The field of HIV-1 research has made significant strides over the past four decades, yet the virus continues to pose a global health challenge, having infected over 30 million individuals. HIV-1 relies entirely on the host's transcriptional machinery for replication, utilizing its trans-activator Tat to commandeer the host's cellular processes. This dependency has provided a unique window into the mechanisms of eukaryotic transcription regulation, leading to pivotal discoveries such as the role of P-TEFb in elongation control. Despite these advances, the virus's ability to remain dormant in quiescent cells and reactivate later remains a critical area of study. Recent research has highlighted the complex interplay between HIV-1 replication and host transcriptional events, including chromatin modifications, transcription factor dynamics, transcriptional interference, viral RNA export, and RNA interference. While some epigenetic markers have been identified, the detailed mechanisms and potential new markers require further investigation. Additionally, the exact regulatory roles of transcription factors and the contributions of transcriptional interference and RNA interference to viral replication are not fully understood. Addressing these gaps is essential for advancing our understanding of HIV-1's life cycle and its interaction with host cellular machinery.

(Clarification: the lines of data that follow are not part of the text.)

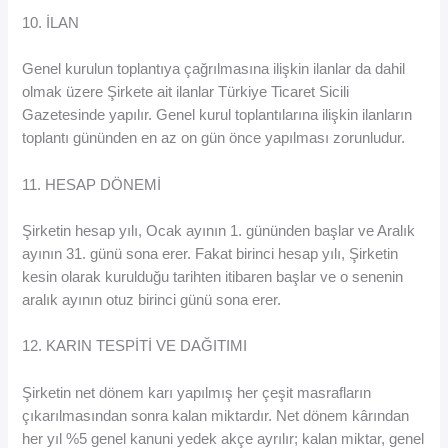
10. İLAN
Genel kurulun toplantıya çağrılmasına ilişkin ilanlar da dahil
olmak üzere Şirkete ait ilanlar Türkiye Ticaret Sicili
Gazetesinde yapılır. Genel kurul toplantılarına ilişkin ilanların
toplantı gününden en az on gün önce yapılması zorunludur.
11. HESAP DÖNEMİ
Şirketin hesap yılı, Ocak ayının 1. gününden başlar ve Aralık
ayının 31. günü sona erer. Fakat birinci hesap yılı, Şirketin
kesin olarak kurulduğu tarihten itibaren başlar ve o senenin
aralık ayının otuz birinci günü sona erer.
12. KARIN TESPİTİ VE DAĞITIMI
Şirketin net dönem karı yapılmış her çeşit masrafların
çıkarılmasından sonra kalan miktardır. Net dönem kârından
her yıl %5 genel kanuni yedek akçe ayrılır; kalan miktar, genel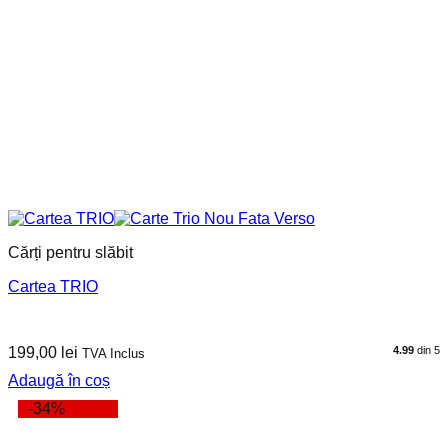
Cărți pentru slăbit
Cartea TRIO
199,00
lei
4.99
din 5
TVA Inclus
Adaugă în coș
-34%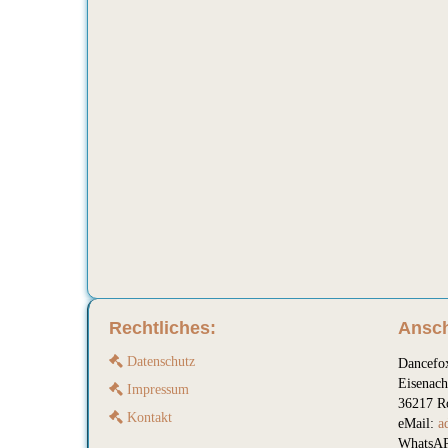
Rechtliches:
Ansch
Datenschutz
Dancefo
Eisenach
Impressum
36217 R
Kontakt
eMail:
a
WhatsAP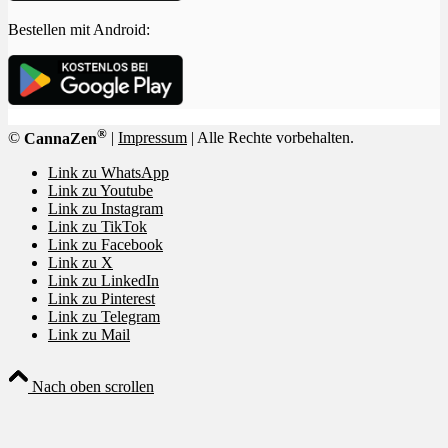
Bestellen mit Android:
®
©
CannaZen
|
Impressum
| Alle Rechte vorbehalten.
Link zu WhatsApp
Link zu Youtube
Link zu Instagram
Link zu TikTok
Link zu Facebook
Link zu X
Link zu LinkedIn
Link zu Pinterest
Link zu Telegram
Link zu Mail
Nach oben scrollen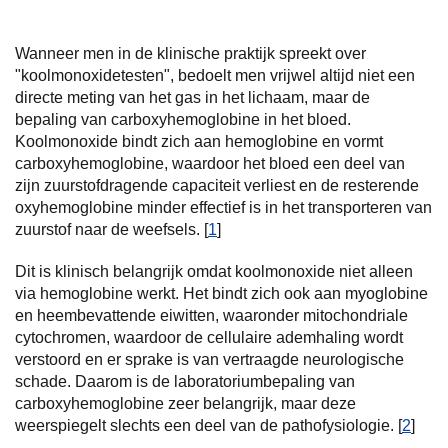
Wanneer men in de klinische praktijk spreekt over
"koolmonoxidetesten", bedoelt men vrijwel altijd niet een
directe meting van het gas in het lichaam, maar de
bepaling van carboxyhemoglobine in het bloed.
Koolmonoxide bindt zich aan hemoglobine en vormt
carboxyhemoglobine, waardoor het bloed een deel van
zijn zuurstofdragende capaciteit verliest en de resterende
oxyhemoglobine minder effectief is in het transporteren van
zuurstof naar de weefsels. [
1
]
Dit is klinisch belangrijk omdat koolmonoxide niet alleen
via hemoglobine werkt. Het bindt zich ook aan myoglobine
en heembevattende eiwitten, waaronder mitochondriale
cytochromen, waardoor de cellulaire ademhaling wordt
verstoord en er sprake is van vertraagde neurologische
schade. Daarom is de laboratoriumbepaling van
carboxyhemoglobine zeer belangrijk, maar deze
weerspiegelt slechts een deel van de pathofysiologie. [
2
]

This research topic aims to elucidate the detailed mechanisms by which host cellular machineries regulate HIV-1 replication. By focusing on these mechanisms, the research will not only enhance our fundamental knowledge of the HIV-1 life cycle but also provide new insights into the balance and dynamics between HIV-1 replication and host transcriptional regulation. Specific questions to be addressed include identifying new transcriptional factors involved in proviral replication, understanding the role of transcriptional interference and RNA interference in viral replication, and exploring the relationship between P-TEFb levels and HIV-1 replication in different cellular states.

To gather further insights into the balance and dynamics between HIV-1 replication and host transcriptional regulation, we welcome articles addressing, but not limited to, the following themes:
- Defining new mechanisms by which host transcription factors regulate proviral replication.
- Exploring how transcriptional interference and RNA interference negatively regulate HIV-1 replication.
- Identifying potential new epigenetic markers correlated with chromatin structures and transcription levels of the provirus.
- Revealing the correlations between dynamic P-TEFb levels in quiescent or proliferating cells and HIV-1 replication levels.